Não reconhecidas ou subestimadas: (1) Qualidade heterogênea dos censos históricos usados como fonte; (2) a proporção votante captura tanto restrições legais quanto abstenção voluntária e problemas de acesso físico às urnas, tornando-a proxy ruidoso; (3) ausência de controles para fatores culturais e religiosos sistematicamente; (4) o N nas regressões não é reportado com clareza, dificultando a avaliação do poder estatístico; (5) a análise de casos (Argentina, Chile, Costa Rica, México) é selecionada estrategicamente — os casos que confirmam a teoria — sem exame de possíveis anomalias.
Perspectiva Teórica A moldura institucionalista histórica é adequada ao tipo de pergunta e evidência, mas o capítulo opera com uma concepção relativamente simplificada de “poder político” (reduzido ao sufrágio formal). Trabalhos mais recentes na mesma tradição (Acemoglu & Robinson 2006) introduzem distinção entre poder político de jure e de facto que teria enriquecido a análise. Institucionalismo histórico comparativo, dentro da tradição de economia política histórica de Engerman & Sokoloff. A ontologia implícita é funcionalista-instrumental: as instituições educacionais emergem (ou não) como resultado de escolhas de grupos com poder político, guiadas por interesses materiais. Essa moldura é coerente com o método comparativo histórico e as regressões, mas subestima dimensões culturais e ideacionais da resistência e promoção da educação.

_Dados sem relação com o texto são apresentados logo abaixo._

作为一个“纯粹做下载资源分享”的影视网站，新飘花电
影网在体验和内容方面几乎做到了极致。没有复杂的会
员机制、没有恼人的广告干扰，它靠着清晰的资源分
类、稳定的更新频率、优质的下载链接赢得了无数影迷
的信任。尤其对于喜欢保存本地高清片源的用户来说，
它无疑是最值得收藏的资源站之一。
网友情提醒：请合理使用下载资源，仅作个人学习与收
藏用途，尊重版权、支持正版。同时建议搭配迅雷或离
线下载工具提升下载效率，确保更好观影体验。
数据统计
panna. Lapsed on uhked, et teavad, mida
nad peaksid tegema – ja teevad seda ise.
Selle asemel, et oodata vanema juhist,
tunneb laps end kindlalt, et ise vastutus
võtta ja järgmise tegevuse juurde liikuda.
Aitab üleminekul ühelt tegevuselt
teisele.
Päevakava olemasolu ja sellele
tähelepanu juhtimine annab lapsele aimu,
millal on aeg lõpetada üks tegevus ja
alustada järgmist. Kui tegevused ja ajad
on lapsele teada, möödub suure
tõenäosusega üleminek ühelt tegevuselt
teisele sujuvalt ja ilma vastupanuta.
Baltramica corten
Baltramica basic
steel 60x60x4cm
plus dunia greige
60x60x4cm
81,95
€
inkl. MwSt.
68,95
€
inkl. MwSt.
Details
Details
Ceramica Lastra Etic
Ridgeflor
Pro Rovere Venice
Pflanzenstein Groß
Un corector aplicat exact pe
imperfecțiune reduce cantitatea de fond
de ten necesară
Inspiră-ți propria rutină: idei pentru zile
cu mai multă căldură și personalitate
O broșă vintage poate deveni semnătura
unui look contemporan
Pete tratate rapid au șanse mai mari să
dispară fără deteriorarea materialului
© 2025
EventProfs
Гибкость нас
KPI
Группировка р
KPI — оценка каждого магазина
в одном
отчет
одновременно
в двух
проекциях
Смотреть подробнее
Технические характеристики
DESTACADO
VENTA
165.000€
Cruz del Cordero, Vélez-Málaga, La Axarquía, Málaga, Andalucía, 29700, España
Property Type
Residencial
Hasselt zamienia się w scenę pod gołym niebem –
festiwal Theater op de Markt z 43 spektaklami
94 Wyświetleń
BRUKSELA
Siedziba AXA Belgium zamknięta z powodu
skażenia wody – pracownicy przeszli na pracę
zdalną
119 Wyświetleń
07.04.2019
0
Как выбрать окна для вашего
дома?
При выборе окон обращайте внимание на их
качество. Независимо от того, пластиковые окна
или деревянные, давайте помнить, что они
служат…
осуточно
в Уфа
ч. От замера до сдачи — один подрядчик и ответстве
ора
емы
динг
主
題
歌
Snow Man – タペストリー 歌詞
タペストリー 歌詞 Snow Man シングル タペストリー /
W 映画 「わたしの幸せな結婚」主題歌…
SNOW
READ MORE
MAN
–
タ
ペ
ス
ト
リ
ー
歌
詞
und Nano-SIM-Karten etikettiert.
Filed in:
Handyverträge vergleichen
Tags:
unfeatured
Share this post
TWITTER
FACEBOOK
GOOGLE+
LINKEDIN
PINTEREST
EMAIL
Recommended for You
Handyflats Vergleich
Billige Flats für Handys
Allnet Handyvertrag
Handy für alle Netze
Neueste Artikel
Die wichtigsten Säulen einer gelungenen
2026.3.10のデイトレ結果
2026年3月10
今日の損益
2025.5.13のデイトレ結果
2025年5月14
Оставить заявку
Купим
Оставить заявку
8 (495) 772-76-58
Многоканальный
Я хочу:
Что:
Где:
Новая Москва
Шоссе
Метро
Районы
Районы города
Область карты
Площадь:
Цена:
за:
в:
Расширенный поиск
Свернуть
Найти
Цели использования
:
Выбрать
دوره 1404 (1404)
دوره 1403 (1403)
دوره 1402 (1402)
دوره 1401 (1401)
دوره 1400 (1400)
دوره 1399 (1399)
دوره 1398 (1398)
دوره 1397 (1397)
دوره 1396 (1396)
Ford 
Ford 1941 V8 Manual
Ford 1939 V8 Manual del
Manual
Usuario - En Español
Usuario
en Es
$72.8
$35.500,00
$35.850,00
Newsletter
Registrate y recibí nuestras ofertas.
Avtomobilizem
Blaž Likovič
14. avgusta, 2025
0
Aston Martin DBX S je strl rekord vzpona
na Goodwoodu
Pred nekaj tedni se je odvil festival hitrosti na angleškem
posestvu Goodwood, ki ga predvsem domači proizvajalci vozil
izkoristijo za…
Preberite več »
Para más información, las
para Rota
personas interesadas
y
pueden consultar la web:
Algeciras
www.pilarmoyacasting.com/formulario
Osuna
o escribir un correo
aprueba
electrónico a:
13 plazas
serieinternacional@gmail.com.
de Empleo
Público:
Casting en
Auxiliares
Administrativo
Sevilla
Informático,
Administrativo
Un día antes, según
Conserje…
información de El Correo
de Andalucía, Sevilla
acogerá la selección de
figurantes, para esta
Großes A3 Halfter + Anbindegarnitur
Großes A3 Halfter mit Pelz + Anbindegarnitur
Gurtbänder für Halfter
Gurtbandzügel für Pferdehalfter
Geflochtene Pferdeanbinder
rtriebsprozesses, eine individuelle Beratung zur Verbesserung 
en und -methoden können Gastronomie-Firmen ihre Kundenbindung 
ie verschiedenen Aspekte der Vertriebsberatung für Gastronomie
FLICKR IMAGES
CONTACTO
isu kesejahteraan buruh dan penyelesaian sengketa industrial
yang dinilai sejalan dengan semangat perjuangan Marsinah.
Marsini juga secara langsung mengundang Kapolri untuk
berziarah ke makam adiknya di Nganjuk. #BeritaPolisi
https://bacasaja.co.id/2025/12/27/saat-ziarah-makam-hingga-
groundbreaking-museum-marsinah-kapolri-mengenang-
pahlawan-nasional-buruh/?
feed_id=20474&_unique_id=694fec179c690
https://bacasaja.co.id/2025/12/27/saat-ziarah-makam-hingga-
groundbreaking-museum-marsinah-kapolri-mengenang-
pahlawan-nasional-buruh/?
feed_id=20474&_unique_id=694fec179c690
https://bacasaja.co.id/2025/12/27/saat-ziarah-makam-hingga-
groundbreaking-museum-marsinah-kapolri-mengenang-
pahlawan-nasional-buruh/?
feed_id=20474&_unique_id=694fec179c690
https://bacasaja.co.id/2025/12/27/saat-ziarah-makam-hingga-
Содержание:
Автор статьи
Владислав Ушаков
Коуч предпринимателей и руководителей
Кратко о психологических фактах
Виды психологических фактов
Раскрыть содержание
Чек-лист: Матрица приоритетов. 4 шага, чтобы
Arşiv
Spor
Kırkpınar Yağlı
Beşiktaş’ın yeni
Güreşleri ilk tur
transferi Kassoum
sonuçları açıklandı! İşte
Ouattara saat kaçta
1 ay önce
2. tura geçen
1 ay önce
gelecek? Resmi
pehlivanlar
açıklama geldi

Principais Referências O diálogo com a literatura é sólido dentro da tradição de Engerman & Sokoloff, mas relativamente fechado: há pouca interlocução com a sociologia histórica da educação (Archer, Meyer) e com a literatura sobre state capacity que seria relevante para os casos de centralização (México). Engerman & Sokoloff (trabalhos anteriores sobre dotações de fatores e instituições); Acemoglu & Robinson (extensão do sufrágio); Lindert (gastos públicos com educação); historiadores nacionais da educação (Vedoya para Argentina; fontes primárias para Chile, Costa Rica e México). Diálogo limitado com a literatura sociológica sobre difusão de modelos educacionais (Meyer et al.) e com trabalhos sobre state capacity na América Latina.
Observações O capítulo tem relevância direta para pesquisas sobre determinantes institucionais de políticas públicas redistributivas, incluindo políticas de acesso ao ensino superior. A lógica do argumento — elites com poder político desproporcional bloqueiam bens públicos redistributivos — é transponível para análises contemporâneas de cotas raciais e sociais no ensino superior brasileiro, onde o debate sobre representação política e acesso educacional é central. A seleção de casos pode superestimar o poder explicativo da desigualdade política ao privilegiar países em que a correlação é positiva. O mecanismo de ação coletiva, embora plausível, não é rastreado diretamente nos dados — sua presença é inferida, não demonstrada. A validade externa para contextos não hemisféricos é incerta. Para o leitor com interesse em política educacional comparada, o capítulo oferece um quadro analítico robusto para entender por que certas sociedades investem menos em educação pública universal, mesmo quando dispõem de recursos para tanto.